Этот Меч представляет всю силу, всю целеустремленность религиозной интуиции, которая в отличие от интеллекта не делится на части, не дробится, создавая на собственном пути искусственные препоны. Она движется вперед, не оглядываясь назад и не озираясь по сторонам. Вспомним притчу Чжуан-цзы о ноже мясника, который разрезает хрящи, словно те уже были заранее готовы к расчленению. Как говорил Чжуан-цзы, если хрящи и суставы разъединяются сами, то и нож после многих лет употребления остается острым, будто бы он только что вышел из рук точильщика.
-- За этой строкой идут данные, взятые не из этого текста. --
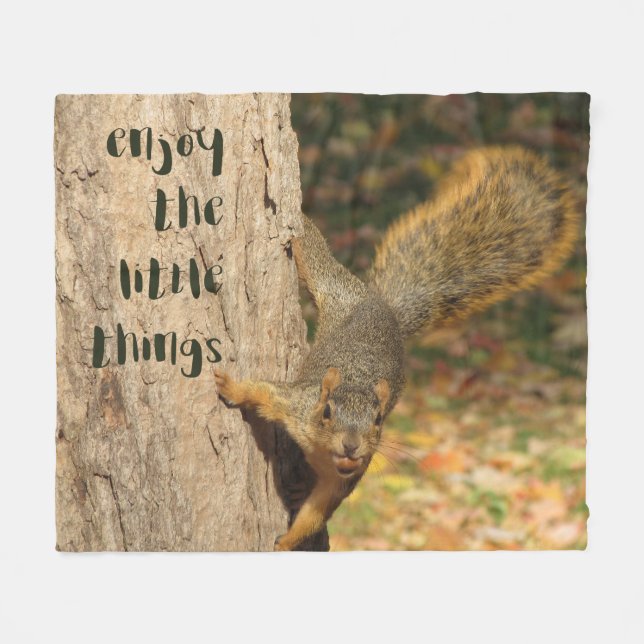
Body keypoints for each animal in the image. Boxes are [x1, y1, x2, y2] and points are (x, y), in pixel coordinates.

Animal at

Единый Меч Бытия никогда не затупится, непрестанно карая многих и многих жертв своекорыстия.
Немалую роль играет меч и в ритуале Синто, хотя здесь, я полагаю, его духовная значимость не столь велика, как в буддизме. В синтоизме проглядывает явная близость к культу сил природы. Меч выступает не столько символом, сколько объектом поклонения, наделенным каким-то сверхъестественным могуществом. Во времена средневековья среди самураев было распространено некое поклонение мечу, хотя сейчас трудно сказать, чем именно они руководствовались. Во всяком случае, к мечу всегда относились с большим почтением: в час кончины самурая меч клали у ложа усопшего; если в семье рождался мальчик, меч становился украшением комнаты. Смысл этих действий был в том, чтобы оградить помещение от злых духов, которые могли бы повредить уходящему из мира или, наоборот, приходящему в мир. Налицо пережиток анимистического мышления, породившего идею «священного меча».